Train on social networks and then ask it questions about road networks, do they really have that much in common? Some yet to be published findings on graph foundation models for relational databases would suggest yes. https://research.google/blog/graph-foundation-models-for-relational-data
LLMs for Graphs or Graphs of LLMs
Google has created a fun little distributed systems demo where they task graphs of LLMs with solving classic distributed consensus problems. https://agentsnet.graphben.ch/

In 2025 when you hear people talking about agentic workflows they usually mean something that involve trees of LLMs, with a coordinator at the top. This project on the other hand is about leaderless graphs of LLMs that must figure out how to cooperate.
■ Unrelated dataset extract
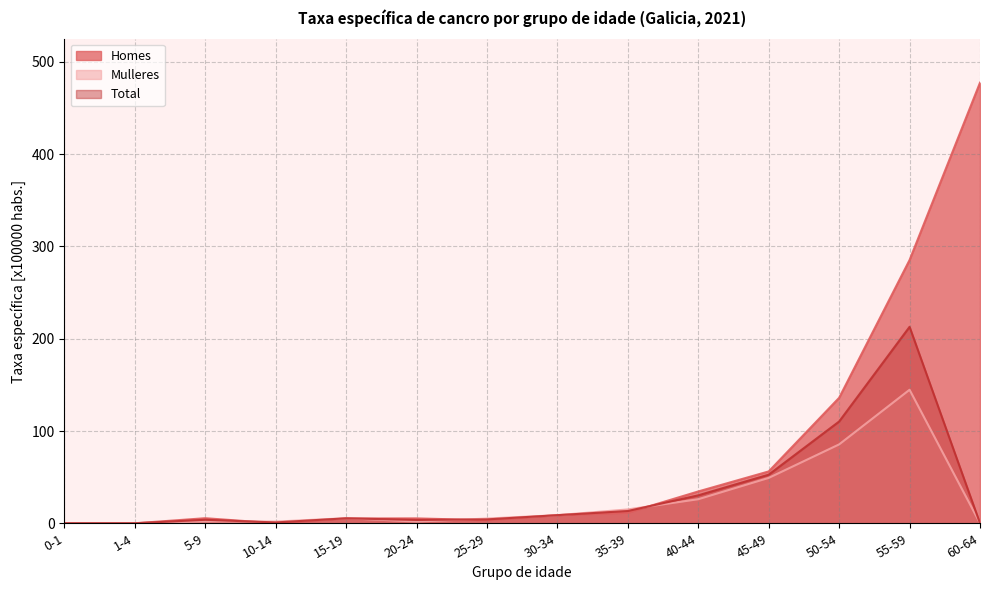

What is the difference between the second highest and second lowest values in the Total series?

110.3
Most aren't that great at it, I kinda wanna see this benchmark run on my friends and I.
Bonus topics
Ok, I think the above was all the good stuff but here are a few other topics that came up.
Equivariant Neural Nets
Equivariance is when a symmetry applied to the model input (e.g. rotation) transforms the output in the same way. Invariance is when a symmetry applied to the input doesn't change the output at all.
The MPNN algorithm is naturally permutation invariant but there are other symmetries it is not invariant or equivariant to.
Imagine a graph which had X,Y,Z positional coordinate features attached to each node, sometimes called a geometric graph. If you rotate the entire graph in space you will end up with a new graph which is isomorphic to the starting graph, ideally graph models which process geometric graphs would be invariant or equivariant to rotation.
I can't pretend to understand how they actually achieved rotational equivariance I got a little lost here.
Graphons?
This 2 hour talk made my head spin. There is an object called a graphon which is almost like an adjacency matrix but it is continuous and for each node position it returns the probability that there is an edge. You can use this as a generative model for graphs of the same family, apparently it only really works well on dense graphs.